━━━ RECORDS FOR THIS EXERCISE
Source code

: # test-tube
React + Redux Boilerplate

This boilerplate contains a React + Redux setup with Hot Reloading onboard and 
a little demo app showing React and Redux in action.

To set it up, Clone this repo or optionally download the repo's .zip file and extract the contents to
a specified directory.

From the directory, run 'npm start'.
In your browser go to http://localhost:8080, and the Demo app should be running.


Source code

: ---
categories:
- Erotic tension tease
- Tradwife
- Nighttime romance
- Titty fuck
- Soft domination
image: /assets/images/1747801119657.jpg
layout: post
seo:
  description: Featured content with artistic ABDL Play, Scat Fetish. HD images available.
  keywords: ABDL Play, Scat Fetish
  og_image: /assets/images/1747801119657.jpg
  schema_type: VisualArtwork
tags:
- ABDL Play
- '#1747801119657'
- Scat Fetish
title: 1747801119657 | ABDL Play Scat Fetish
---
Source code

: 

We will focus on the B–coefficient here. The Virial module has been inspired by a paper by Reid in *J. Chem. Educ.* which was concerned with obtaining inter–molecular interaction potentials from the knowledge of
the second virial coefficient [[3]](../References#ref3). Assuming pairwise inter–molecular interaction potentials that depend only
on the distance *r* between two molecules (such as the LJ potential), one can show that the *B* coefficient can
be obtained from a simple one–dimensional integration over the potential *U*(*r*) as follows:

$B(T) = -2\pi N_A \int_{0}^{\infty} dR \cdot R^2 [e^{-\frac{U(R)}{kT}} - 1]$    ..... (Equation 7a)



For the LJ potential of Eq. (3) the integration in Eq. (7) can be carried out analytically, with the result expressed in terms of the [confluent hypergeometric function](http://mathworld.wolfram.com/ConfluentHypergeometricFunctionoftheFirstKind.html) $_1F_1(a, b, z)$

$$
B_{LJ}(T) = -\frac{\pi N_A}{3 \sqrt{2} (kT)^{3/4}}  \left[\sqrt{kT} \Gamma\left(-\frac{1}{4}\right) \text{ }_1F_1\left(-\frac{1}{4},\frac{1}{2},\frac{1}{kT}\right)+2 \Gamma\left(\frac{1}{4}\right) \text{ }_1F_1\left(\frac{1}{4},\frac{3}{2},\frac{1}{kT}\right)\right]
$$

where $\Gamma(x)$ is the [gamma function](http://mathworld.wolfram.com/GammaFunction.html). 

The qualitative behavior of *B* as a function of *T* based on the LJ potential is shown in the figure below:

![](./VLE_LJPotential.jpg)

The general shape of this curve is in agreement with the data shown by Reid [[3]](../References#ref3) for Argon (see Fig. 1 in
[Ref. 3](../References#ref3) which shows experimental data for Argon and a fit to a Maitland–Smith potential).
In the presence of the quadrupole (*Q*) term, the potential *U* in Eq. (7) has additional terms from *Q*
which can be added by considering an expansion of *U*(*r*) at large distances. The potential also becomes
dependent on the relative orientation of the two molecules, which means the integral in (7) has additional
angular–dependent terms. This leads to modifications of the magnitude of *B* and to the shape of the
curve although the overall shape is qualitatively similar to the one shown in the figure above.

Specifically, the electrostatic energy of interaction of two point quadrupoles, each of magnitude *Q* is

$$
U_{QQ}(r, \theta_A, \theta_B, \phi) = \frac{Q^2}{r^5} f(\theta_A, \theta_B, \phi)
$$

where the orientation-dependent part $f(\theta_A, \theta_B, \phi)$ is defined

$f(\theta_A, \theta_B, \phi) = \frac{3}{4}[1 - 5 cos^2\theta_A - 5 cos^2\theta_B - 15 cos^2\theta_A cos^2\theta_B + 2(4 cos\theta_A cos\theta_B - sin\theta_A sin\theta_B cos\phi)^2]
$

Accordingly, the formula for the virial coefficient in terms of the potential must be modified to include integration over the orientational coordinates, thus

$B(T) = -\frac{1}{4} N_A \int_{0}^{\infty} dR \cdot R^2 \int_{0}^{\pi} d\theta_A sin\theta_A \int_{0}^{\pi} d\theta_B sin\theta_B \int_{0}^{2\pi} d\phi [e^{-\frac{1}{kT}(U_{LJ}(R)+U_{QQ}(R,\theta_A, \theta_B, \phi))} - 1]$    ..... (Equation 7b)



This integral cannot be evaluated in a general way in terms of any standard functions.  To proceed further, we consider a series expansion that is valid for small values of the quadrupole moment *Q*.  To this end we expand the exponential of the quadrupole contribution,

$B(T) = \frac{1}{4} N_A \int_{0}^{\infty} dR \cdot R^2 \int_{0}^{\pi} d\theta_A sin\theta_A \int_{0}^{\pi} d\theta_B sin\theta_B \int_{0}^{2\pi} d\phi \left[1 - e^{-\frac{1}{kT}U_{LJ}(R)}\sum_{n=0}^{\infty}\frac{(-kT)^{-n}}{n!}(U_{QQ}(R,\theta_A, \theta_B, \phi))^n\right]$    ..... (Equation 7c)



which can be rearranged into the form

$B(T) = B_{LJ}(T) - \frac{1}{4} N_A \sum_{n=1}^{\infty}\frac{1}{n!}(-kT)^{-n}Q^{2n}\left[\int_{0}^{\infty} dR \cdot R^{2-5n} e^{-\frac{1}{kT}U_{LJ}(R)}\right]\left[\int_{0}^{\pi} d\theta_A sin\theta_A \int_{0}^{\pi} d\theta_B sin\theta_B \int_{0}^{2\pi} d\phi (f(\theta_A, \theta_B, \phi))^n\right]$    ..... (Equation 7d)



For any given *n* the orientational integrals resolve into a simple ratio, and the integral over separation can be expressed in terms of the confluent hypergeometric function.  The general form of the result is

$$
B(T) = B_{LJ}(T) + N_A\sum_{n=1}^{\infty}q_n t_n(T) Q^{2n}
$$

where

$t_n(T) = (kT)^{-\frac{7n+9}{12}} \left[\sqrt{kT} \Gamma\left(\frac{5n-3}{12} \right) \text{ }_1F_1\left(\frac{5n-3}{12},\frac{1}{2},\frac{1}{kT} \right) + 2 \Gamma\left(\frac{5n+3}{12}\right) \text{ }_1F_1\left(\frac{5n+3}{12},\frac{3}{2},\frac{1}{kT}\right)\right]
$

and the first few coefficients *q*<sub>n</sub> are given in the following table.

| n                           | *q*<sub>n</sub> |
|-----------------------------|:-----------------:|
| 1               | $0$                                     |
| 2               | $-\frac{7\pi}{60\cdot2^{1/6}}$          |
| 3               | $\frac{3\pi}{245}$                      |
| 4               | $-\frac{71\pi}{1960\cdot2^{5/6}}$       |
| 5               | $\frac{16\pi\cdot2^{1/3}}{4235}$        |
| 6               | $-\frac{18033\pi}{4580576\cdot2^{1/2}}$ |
━━━━━━
### WHAT TO DO
Every record above must be printed again exactly as it stands.

### RESULT BELOW
Source code

: # test-tube
React + Redux Boilerplate

This boilerplate contains a React + Redux setup with Hot Reloading onboard and 
a little demo app showing React and Redux in action.

To set it up, Clone this repo or optionally download the repo's .zip file and extract the contents to
a specified directory.

From the directory, run 'npm start'.
In your browser go to http://localhost:8080, and the Demo app should be running.


Source code

: ---
categories:
- Erotic tension tease
- Tradwife
- Nighttime romance
- Titty fuck
- Soft domination
image: /assets/images/1747801119657.jpg
layout: post
seo:
  description: Featured content with artistic ABDL Play, Scat Fetish. HD images available.
  keywords: ABDL Play, Scat Fetish
  og_image: /assets/images/1747801119657.jpg
  schema_type: VisualArtwork
tags:
- ABDL Play
- '#1747801119657'
- Scat Fetish
title: 1747801119657 | ABDL Play Scat Fetish
---
Source code

: 

We will focus on the B–coefficient here. The Virial module has been inspired by a paper by Reid in *J. Chem. Educ.* which was concerned with obtaining inter–molecular interaction potentials from the knowledge of
the second virial coefficient [[3]](../References#ref3). Assuming pairwise inter–molecular interaction potentials that depend only
on the distance *r* between two molecules (such as the LJ potential), one can show that the *B* coefficient can
be obtained from a simple one–dimensional integration over the potential *U*(*r*) as follows:

$B(T) = -2\pi N_A \int_{0}^{\infty} dR \cdot R^2 [e^{-\frac{U(R)}{kT}} - 1]$    ..... (Equation 7a)



For the LJ potential of Eq. (3) the integration in Eq. (7) can be carried out analytically, with the result expressed in terms of the [confluent hypergeometric function](http://mathworld.wolfram.com/ConfluentHypergeometricFunctionoftheFirstKind.html) $_1F_1(a, b, z)$

$$
B_{LJ}(T) = -\frac{\pi N_A}{3 \sqrt{2} (kT)^{3/4}}  \left[\sqrt{kT} \Gamma\left(-\frac{1}{4}\right) \text{ }_1F_1\left(-\frac{1}{4},\frac{1}{2},\frac{1}{kT}\right)+2 \Gamma\left(\frac{1}{4}\right) \text{ }_1F_1\left(\frac{1}{4},\frac{3}{2},\frac{1}{kT}\right)\right]
$$

where $\Gamma(x)$ is the [gamma function](http://mathworld.wolfram.com/GammaFunction.html). 

The qualitative behavior of *B* as a function of *T* based on the LJ potential is shown in the figure below:

![](./VLE_LJPotential.jpg)

The general shape of this curve is in agreement with the data shown by Reid [[3]](../References#ref3) for Argon (see Fig. 1 in
[Ref. 3](../References#ref3) which shows experimental data for Argon and a fit to a Maitland–Smith potential).
In the presence of the quadrupole (*Q*) term, the potential *U* in Eq. (7) has additional terms from *Q*
which can be added by considering an expansion of *U*(*r*) at large distances. The potential also becomes
dependent on the relative orientation of the two molecules, which means the integral in (7) has additional
angular–dependent terms. This leads to modifications of the magnitude of *B* and to the shape of the
curve although the overall shape is qualitatively similar to the one shown in the figure above.

Specifically, the electrostatic energy of interaction of two point quadrupoles, each of magnitude *Q* is

$$
U_{QQ}(r, \theta_A, \theta_B, \phi) = \frac{Q^2}{r^5} f(\theta_A, \theta_B, \phi)
$$

where the orientation-dependent part $f(\theta_A, \theta_B, \phi)$ is defined

$f(\theta_A, \theta_B, \phi) = \frac{3}{4}[1 - 5 cos^2\theta_A - 5 cos^2\theta_B - 15 cos^2\theta_A cos^2\theta_B + 2(4 cos\theta_A cos\theta_B - sin\theta_A sin\theta_B cos\phi)^2]
$

Accordingly, the formula for the virial coefficient in terms of the potential must be modified to include integration over the orientational coordinates, thus

$B(T) = -\frac{1}{4} N_A \int_{0}^{\infty} dR \cdot R^2 \int_{0}^{\pi} d\theta_A sin\theta_A \int_{0}^{\pi} d\theta_B sin\theta_B \int_{0}^{2\pi} d\phi [e^{-\frac{1}{kT}(U_{LJ}(R)+U_{QQ}(R,\theta_A, \theta_B, \phi))} - 1]$    ..... (Equation 7b)



This integral cannot be evaluated in a general way in terms of any standard functions.  To proceed further, we consider a series expansion that is valid for small values of the quadrupole moment *Q*.  To this end we expand the exponential of the quadrupole contribution,

$B(T) = \frac{1}{4} N_A \int_{0}^{\infty} dR \cdot R^2 \int_{0}^{\pi} d\theta_A sin\theta_A \int_{0}^{\pi} d\theta_B sin\theta_B \int_{0}^{2\pi} d\phi \left[1 - e^{-\frac{1}{kT}U_{LJ}(R)}\sum_{n=0}^{\infty}\frac{(-kT)^{-n}}{n!}(U_{QQ}(R,\theta_A, \theta_B, \phi))^n\right]$    ..... (Equation 7c)



which can be rearranged into the form

$B(T) = B_{LJ}(T) - \frac{1}{4} N_A \sum_{n=1}^{\infty}\frac{1}{n!}(-kT)^{-n}Q^{2n}\left[\int_{0}^{\infty} dR \cdot R^{2-5n} e^{-\frac{1}{kT}U_{LJ}(R)}\right]\left[\int_{0}^{\pi} d\theta_A sin\theta_A \int_{0}^{\pi} d\theta_B sin\theta_B \int_{0}^{2\pi} d\phi (f(\theta_A, \theta_B, \phi))^n\right]$    ..... (Equation 7d)



For any given *n* the orientational integrals resolve into a simple ratio, and the integral over separation can be expressed in terms of the confluent hypergeometric function.  The general form of the result is

$$
B(T) = B_{LJ}(T) + N_A\sum_{n=1}^{\infty}q_n t_n(T) Q^{2n}
$$

where

$t_n(T) = (kT)^{-\frac{7n+9}{12}} \left[\sqrt{kT} \Gamma\left(\frac{5n-3}{12} \right) \text{ }_1F_1\left(\frac{5n-3}{12},\frac{1}{2},\frac{1}{kT} \right) + 2 \Gamma\left(\frac{5n+3}{12}\right) \text{ }_1F_1\left(\frac{5n+3}{12},\frac{3}{2},\frac{1}{kT}\right)\right]
$

and the first few coefficients *q*<sub>n</sub> are given in the following table.

| n                           | *q*<sub>n</sub> |
|-----------------------------|:-----------------:|
| 1               | $0$                                     |
| 2               | $-\frac{7\pi}{60\cdot2^{1/6}}$          |
| 3               | $\frac{3\pi}{245}$                      |
| 4               | $-\frac{71\pi}{1960\cdot2^{5/6}}$       |
| 5               | $\frac{16\pi\cdot2^{1/3}}{4235}$        |
| 6               | $-\frac{18033\pi}{4580576\cdot2^{1/2}}$ |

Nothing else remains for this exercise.